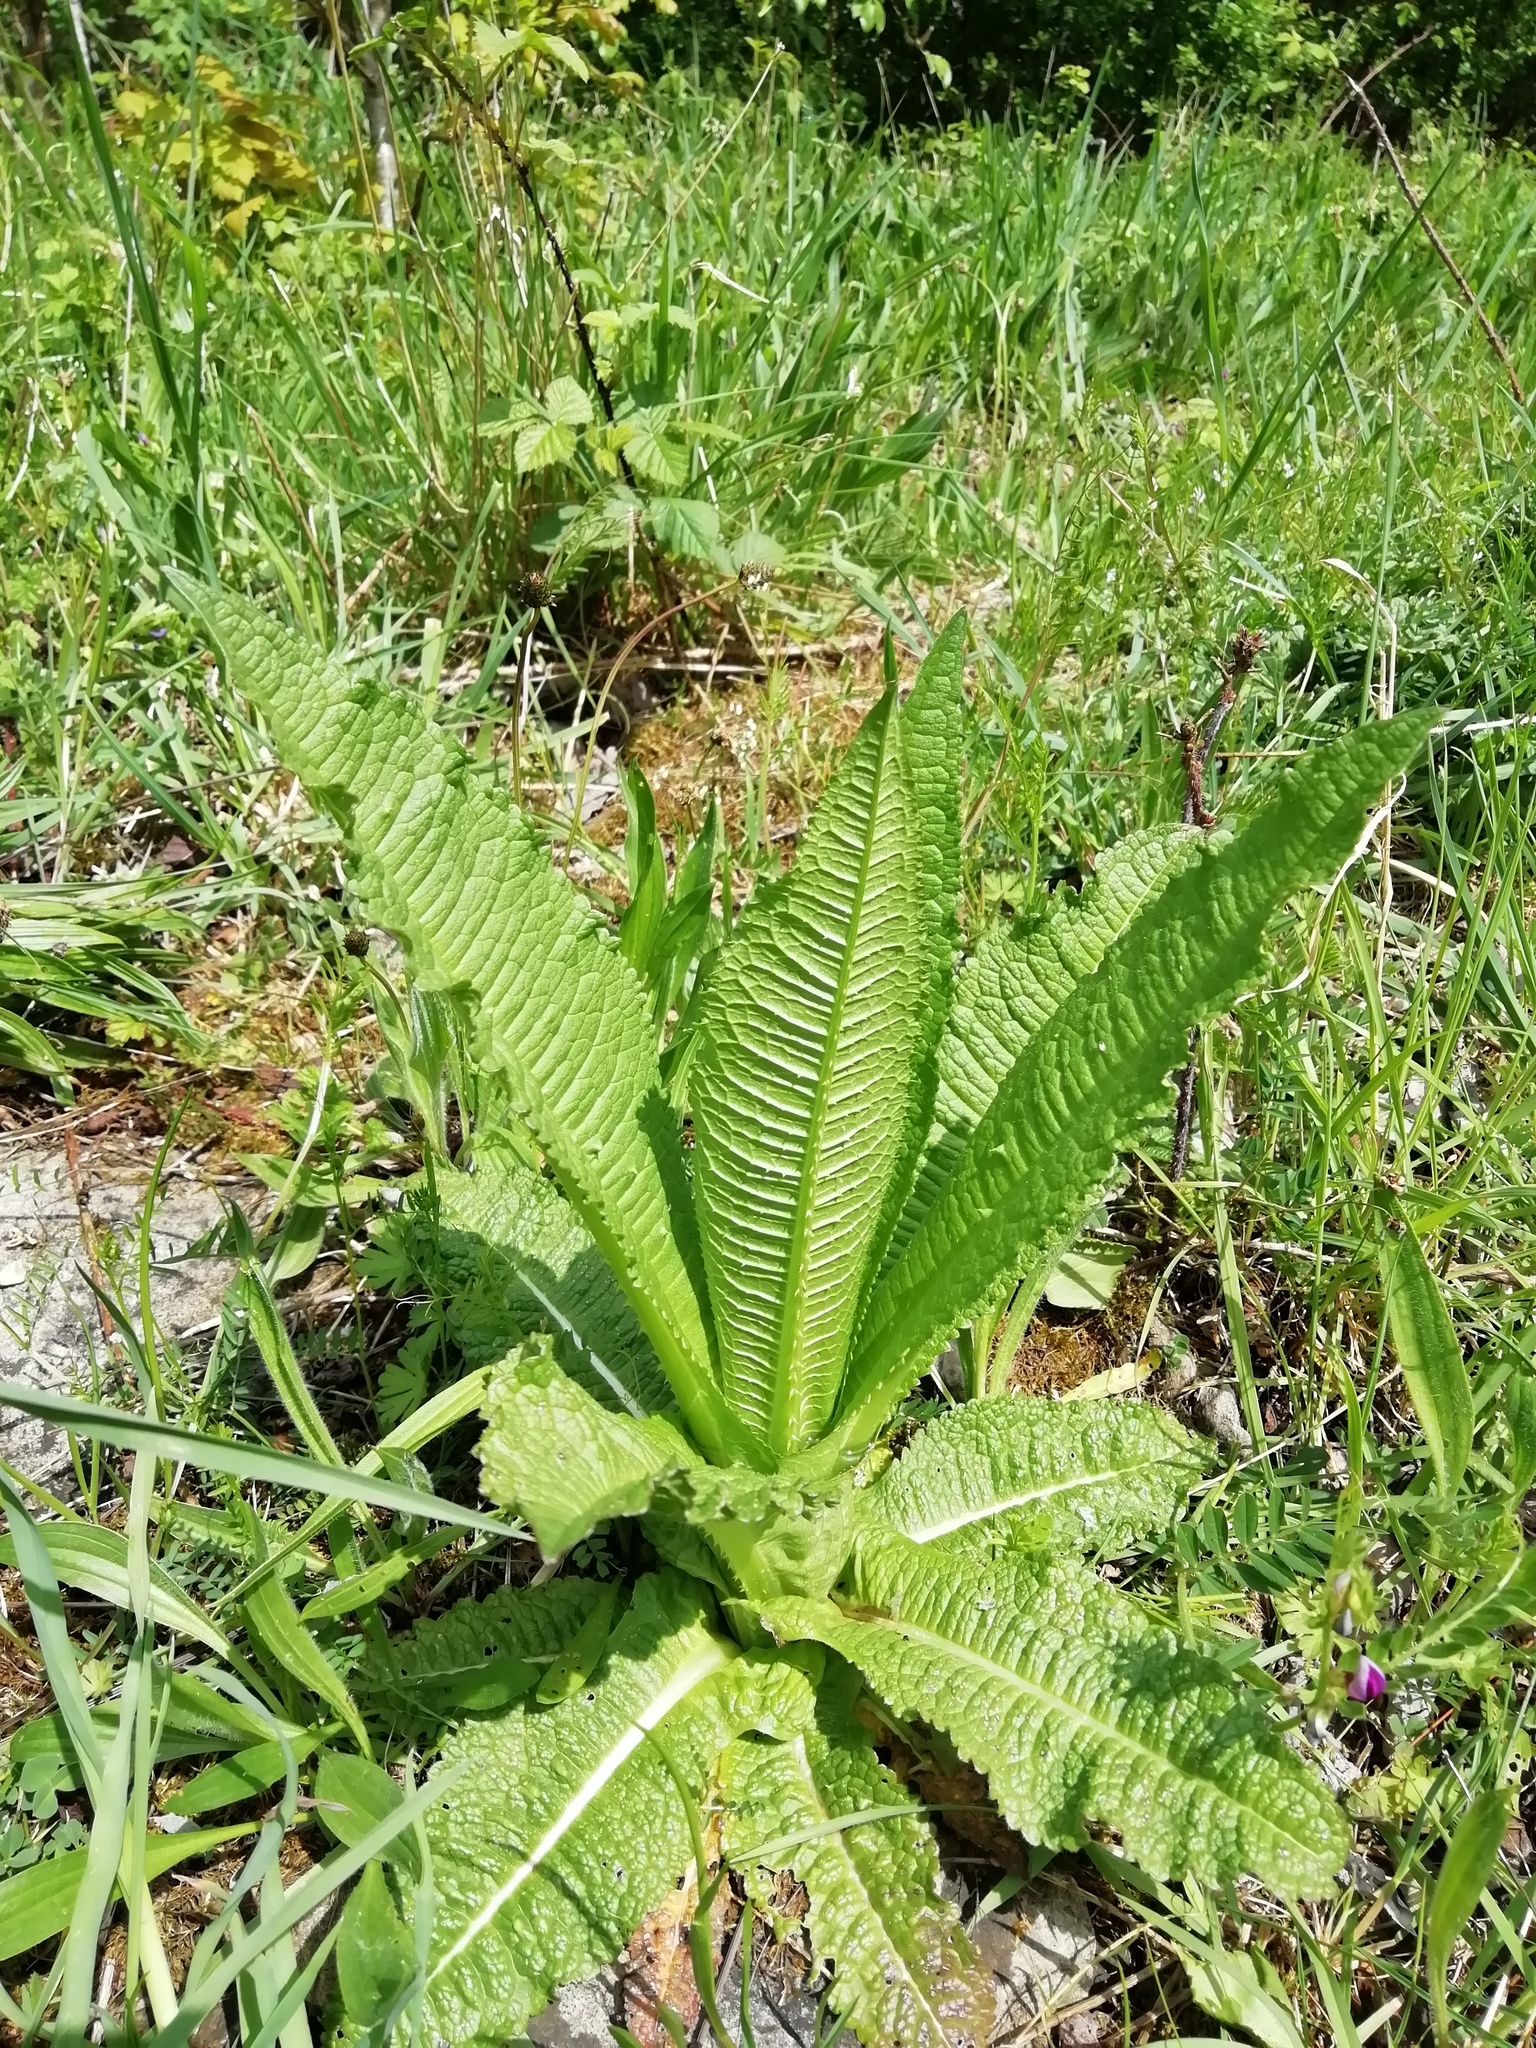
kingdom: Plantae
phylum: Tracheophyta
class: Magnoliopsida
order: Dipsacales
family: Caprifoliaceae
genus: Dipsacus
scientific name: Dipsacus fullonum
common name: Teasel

######

Aim — Please render the listing above as a Markdown table with two columns, Row and Line, giving each line its own numbered row. Leave out the picture and any blank lines.

Problem solution —
| Row | Line |
|---|---|
| 1 | kingdom: Plantae |
| 2 | phylum: Tracheophyta |
| 3 | class: Magnoliopsida |
| 4 | order: Dipsacales |
| 5 | family: Caprifoliaceae |
| 6 | genus: Dipsacus |
| 7 | scientific name: Dipsacus fullonum |
| 8 | common name: Teasel |